— Aim of the task —
Please copy, word for word, the part of the passage on Kierkegaard's childhood from "Childhood & Early" up to and including "Nielsdatter was childless.".

— Text passage —

■ ■ ■ ■

Childhood & Early Life
Søren Aabye Kierkegaard was born on 5 May 1813, in Copenhagen. His father, Michael Pedersen Kierkegaard, a wealthy hosier, was a self-made man; he was intelligent, but melancholic. Søren’s mother, Ane Sørensdatter Lund, was his second wife. His first marriage to Kirstine Nielsdatter was childless.
Raised as a shepherd boy, Michael experienced great hardship in his childhood. One day, while alone on the heath, he cursed God for his adversities and loneliness. In later years, he believed that he had earned God’s wrath because of that, successfully transmitting his belief to his children.
Before her marriage, Ane Sørensdatter, a cheerful but uneducated woman, was a housemaid with the family. After Kirstine’s death, she found herself pregnant with Michael’s child, which compelled him to marry her. That he got his maid pregnant soon after his wife’s death also added to Michael’s burden of guilt.
Born the youngest of his parents’ seven children, Søren had three sisters and three brothers, out of whom five died young. While Michael was convinced that all his children would die young because of his sin, Søren and his brother, Peter Christian, later a renowned bishop, lived to experience adulthood.

■ ■ ■ ■

— Dataset content —
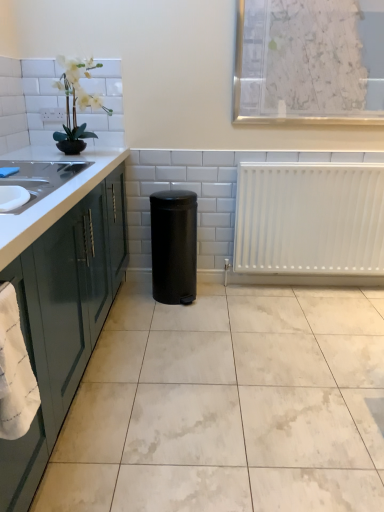
Locate an element on the screen. unoccupied area in front of black matte trash can at center is located at coordinates (180, 318).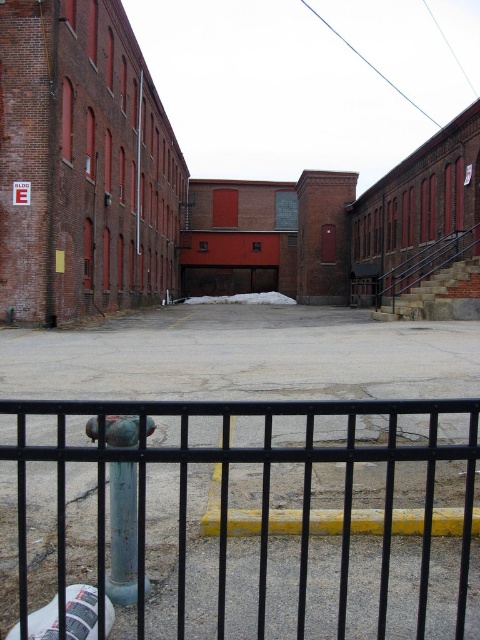
You are a delivery person trying to navigate through the courtyard. You see the black metal fence at lower center and the green patina hydrant at center. Which object is closer to the right side of the courtyard?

■ ■ ■ ■

— Solution to this exercise —
Childhood & Early Life
Søren Aabye Kierkegaard was born on 5 May 1813, in Copenhagen. His father, Michael Pedersen Kierkegaard, a wealthy hosier, was a self-made man; he was intelligent, but melancholic. Søren’s mother, Ane Sørensdatter Lund, was his second wife. His first marriage to Kirstine Nielsdatter was childless.